# [Aufgabenstellung]
Welche Wochenarbeitszeit ist laut Ausgangstext für Selbstständige in Deutschland keine Seltenheit?

# [Ausgangstext]

_ _ _ _

Work-Life-Balance - so viel Freizeit dürfen sich Selbstständige gönnen

Unternehmer frei in der Natur

Während die maximale Arbeitszeit für Angestellte gesetzlich klar geregelt und begrenzt ist, sieht die Realität für viele Selbstständige in Deutschland anders aus. Eine Wochenarbeitszeit jenseits der 60 Stunden Marke ist keine Seltenheit. Vor allem in der arbeitsintensiven Startphase der Existenzgründung ist die Belastung sehr hoch. Insofern wird deutlich, warum die Work-Life-Balance gerade für Selbstständige eine extrem wichtige Rolle spielt. Nur ihre aktive und bewusste Gestaltung sorgt dafür, dass Arbeit und Familie bzw. Privatleben harmonisch unter einen Hut gebracht werden können.
 

Zeit, ein kostbares Gut!

Viele Existenzgründer machen sich mit dem Ziel selbstständig, mehr Zeit für sich und ihre Liebsten zu haben. Angesichts des skizzierten Arbeitspensums kann das nur gelingen, wenn die Work-Life-Balance, also ein Gleichgewicht zwischen Arbeit und Freizeit, bewusst gesucht wird. Es lohnt sich auf jeden Fall, diesen wichtigen Aspekt mit Blick auf Zufriedenheit und eine hohe Motivation näher zu beleuchten. Ohne Zufriedenheit wird es schwer, auf Dauer erfolgreich selbstständig zu arbeiten. Es darf auf Dauer keine Lösung sein, sich zwischen einem enormen Arbeitspensum und der Familien komplett aufzureiben. Arbeit und Familie müssen getrennt werden. Gerade nach Feierabend sollte dies auch strikt eingehalten werden. Ansonsten stehen Selbstständige unter Dauerspannung, die erhebliche Auswirkungen auf die Gesundheit haben kann. Und im Gegensatz zu einem Angestelltenverhältnis gibt es keinen Arbeitgeber, der von sich aus Maßnahmen zur Verbesserung der Work-Life-Balance anbietet.

_ _ _ _

# [Material]

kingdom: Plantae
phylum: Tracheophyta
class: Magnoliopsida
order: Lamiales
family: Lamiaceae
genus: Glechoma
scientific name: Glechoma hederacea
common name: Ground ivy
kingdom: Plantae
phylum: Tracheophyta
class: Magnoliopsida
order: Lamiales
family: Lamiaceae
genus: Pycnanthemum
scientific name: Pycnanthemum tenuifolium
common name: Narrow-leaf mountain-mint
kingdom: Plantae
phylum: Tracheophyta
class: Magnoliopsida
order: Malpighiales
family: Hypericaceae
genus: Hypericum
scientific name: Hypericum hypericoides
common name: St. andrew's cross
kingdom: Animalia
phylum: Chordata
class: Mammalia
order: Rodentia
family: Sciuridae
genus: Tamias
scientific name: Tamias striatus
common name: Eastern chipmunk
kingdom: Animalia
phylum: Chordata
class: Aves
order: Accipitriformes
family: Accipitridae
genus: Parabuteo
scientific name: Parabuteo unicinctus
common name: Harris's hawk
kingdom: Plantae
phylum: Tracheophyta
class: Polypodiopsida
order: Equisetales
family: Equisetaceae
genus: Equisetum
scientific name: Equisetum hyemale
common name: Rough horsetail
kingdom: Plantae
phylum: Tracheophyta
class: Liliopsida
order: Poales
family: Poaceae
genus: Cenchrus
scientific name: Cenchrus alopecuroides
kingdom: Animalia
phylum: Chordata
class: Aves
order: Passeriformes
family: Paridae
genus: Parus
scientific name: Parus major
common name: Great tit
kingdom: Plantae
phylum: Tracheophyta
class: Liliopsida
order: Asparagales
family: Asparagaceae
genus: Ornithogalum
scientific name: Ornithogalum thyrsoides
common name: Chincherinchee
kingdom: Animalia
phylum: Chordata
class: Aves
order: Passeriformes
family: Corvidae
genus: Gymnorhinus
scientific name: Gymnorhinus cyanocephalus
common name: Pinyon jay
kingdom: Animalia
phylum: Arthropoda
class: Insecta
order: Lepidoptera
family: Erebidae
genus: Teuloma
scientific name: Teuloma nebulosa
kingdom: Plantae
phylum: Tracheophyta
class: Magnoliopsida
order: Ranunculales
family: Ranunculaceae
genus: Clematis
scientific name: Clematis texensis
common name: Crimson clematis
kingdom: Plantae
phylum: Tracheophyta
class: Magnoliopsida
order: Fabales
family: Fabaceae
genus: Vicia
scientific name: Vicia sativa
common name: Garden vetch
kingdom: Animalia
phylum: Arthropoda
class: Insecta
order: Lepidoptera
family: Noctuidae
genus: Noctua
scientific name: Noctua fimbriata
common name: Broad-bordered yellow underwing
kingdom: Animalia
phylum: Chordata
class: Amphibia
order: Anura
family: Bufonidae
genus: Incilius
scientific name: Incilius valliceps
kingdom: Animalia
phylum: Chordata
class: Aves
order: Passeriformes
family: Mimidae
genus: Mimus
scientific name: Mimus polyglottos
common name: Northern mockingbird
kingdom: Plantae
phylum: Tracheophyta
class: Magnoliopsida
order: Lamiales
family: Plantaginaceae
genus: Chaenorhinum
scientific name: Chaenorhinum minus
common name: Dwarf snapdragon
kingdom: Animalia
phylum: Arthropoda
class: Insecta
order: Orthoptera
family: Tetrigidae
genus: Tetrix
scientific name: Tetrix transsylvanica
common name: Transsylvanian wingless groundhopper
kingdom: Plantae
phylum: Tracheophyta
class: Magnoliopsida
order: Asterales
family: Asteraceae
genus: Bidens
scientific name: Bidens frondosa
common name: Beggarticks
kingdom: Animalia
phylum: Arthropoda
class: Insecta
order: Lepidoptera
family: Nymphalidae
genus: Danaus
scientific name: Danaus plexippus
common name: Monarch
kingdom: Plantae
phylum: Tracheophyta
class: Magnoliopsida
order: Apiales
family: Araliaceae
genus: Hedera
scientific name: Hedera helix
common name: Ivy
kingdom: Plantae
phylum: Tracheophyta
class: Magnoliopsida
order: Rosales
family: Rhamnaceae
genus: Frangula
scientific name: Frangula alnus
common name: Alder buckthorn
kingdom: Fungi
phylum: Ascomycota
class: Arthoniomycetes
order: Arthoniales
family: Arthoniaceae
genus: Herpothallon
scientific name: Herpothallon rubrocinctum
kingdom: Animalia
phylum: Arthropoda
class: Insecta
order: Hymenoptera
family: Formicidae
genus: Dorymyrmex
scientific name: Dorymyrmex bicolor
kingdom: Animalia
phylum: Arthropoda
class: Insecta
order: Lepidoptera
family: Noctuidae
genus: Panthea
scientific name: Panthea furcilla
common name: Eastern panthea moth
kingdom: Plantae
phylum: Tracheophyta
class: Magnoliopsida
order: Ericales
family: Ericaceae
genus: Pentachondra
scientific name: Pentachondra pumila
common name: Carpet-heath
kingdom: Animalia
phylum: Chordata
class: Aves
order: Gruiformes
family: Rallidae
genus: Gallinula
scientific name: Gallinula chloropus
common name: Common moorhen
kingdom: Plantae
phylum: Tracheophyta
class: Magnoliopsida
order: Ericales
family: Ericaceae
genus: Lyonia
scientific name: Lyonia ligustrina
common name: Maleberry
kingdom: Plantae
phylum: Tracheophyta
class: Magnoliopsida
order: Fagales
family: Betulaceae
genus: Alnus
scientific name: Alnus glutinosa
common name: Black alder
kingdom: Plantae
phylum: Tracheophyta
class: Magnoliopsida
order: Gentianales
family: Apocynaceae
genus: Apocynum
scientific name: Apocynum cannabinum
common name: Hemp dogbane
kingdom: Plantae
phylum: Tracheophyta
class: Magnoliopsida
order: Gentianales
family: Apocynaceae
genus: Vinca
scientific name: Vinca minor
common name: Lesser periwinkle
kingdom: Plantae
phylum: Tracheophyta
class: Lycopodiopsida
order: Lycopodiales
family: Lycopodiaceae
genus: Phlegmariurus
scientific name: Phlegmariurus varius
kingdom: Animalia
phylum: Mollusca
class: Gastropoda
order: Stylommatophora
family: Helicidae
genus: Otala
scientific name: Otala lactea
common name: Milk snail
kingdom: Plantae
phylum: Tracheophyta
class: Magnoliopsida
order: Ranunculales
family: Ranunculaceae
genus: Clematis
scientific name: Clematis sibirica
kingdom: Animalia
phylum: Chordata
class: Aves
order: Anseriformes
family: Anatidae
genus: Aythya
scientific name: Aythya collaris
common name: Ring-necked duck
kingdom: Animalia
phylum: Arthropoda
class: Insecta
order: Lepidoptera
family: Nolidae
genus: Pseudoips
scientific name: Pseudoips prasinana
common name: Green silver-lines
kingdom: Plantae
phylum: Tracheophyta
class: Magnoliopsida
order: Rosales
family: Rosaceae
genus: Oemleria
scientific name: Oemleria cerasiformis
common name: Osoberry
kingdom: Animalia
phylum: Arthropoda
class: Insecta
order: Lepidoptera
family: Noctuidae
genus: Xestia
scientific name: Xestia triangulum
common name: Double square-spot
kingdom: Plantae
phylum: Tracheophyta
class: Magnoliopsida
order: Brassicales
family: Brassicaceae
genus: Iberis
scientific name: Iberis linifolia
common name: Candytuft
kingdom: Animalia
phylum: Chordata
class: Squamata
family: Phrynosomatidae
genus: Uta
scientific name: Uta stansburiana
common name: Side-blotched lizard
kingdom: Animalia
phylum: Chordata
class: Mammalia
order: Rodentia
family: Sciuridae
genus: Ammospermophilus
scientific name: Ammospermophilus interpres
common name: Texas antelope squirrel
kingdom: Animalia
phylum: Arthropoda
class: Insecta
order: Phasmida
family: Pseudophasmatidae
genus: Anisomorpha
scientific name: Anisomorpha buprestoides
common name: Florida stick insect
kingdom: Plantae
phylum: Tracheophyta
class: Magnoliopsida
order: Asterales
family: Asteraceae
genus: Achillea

_ _ _ _

# [Schriftliche Antwort]
Eine Wochenarbeitszeit jenseits der 60-Stunden-Marke.